Identifiers
- Symbol: Misat_Myo_SegII
- Pfam: PF10644
- Pfam clan: CL0442
- InterPro: IPR019605

Available protein structures:
- Pfam: structures / ECOD
- PDB: RCSB PDB; PDBe; PDBj
- PDBsum: structure summary

= Misato segment II myosin-like domain =

The Misato segment II myosin-like domain is an evolutionary conserved protein domain. The misato protein contains three distinct, conserved domains, segments I, II and III and is involved in the regulation of mitochondrial distribution and morphology.

Segments I and III are common to tubulins (INTERPRO), but segment II aligns with myosin heavy chain sequences from Drosophila melanogaster (Fruit fly, SWISSPROT), rabbit (SWISSPROT), and human.
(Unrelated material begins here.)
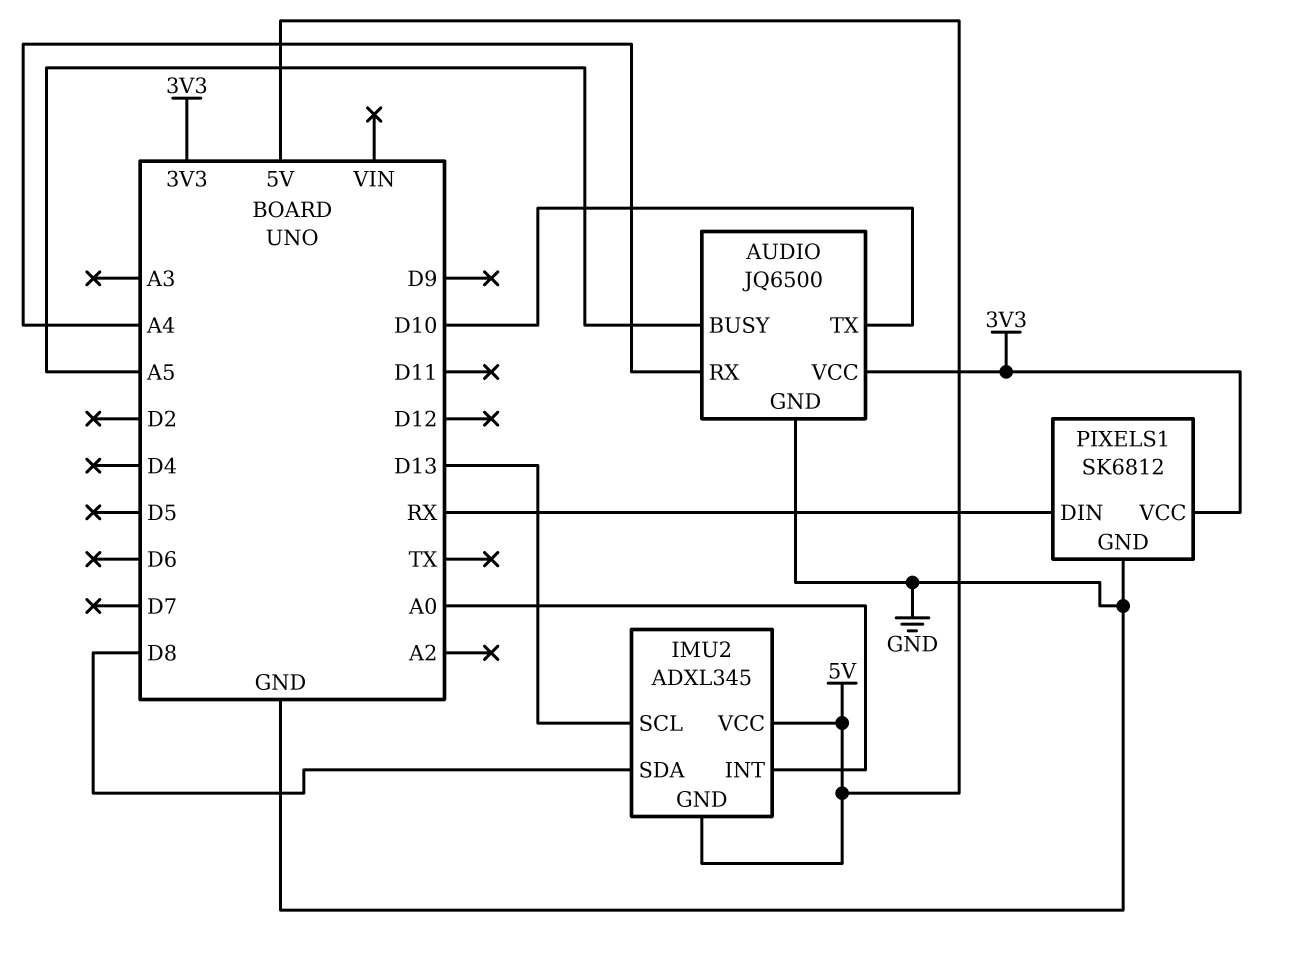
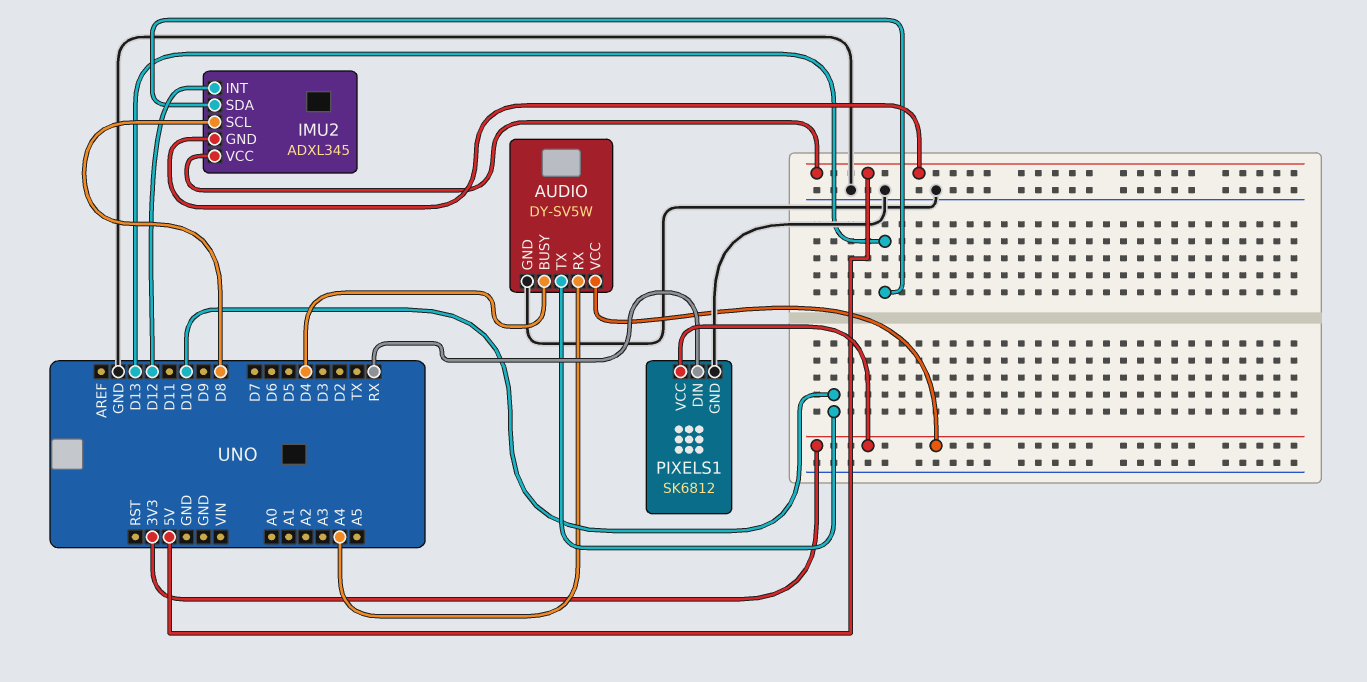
AUDIO: JQ6500 -> DY-SV5W
AUDIO pin BUSY: A5 -> D4
IMU2 pin INT: A0 -> D12
IMU2 pin SCL: D13 -> D8
IMU2 pin SDA: D8 -> D13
Segment II of misato is a major contributor to its greater length compared with the various tubulins. The most significant sequence similarities to this 54-amino acid region are from a motif found in the heavy chains of myosins from different organisms. A comparison of segment II with the vertebrate myosin heavy chains reveals that it is homologous to a myosin peptide in the hinge region linking the S2 and LMM domains. Segment II also contains heptad repeats which are characteristic of the myosin tail alpha-helical coiled-coils.

Deletion of the budding yeast homologue is lethal and unregulated expression leads to mitochondrial dispersion and abnormalities in cell morphology. The group of proteins containing this domain is conserved from yeast to human, but its exact function is still unknown.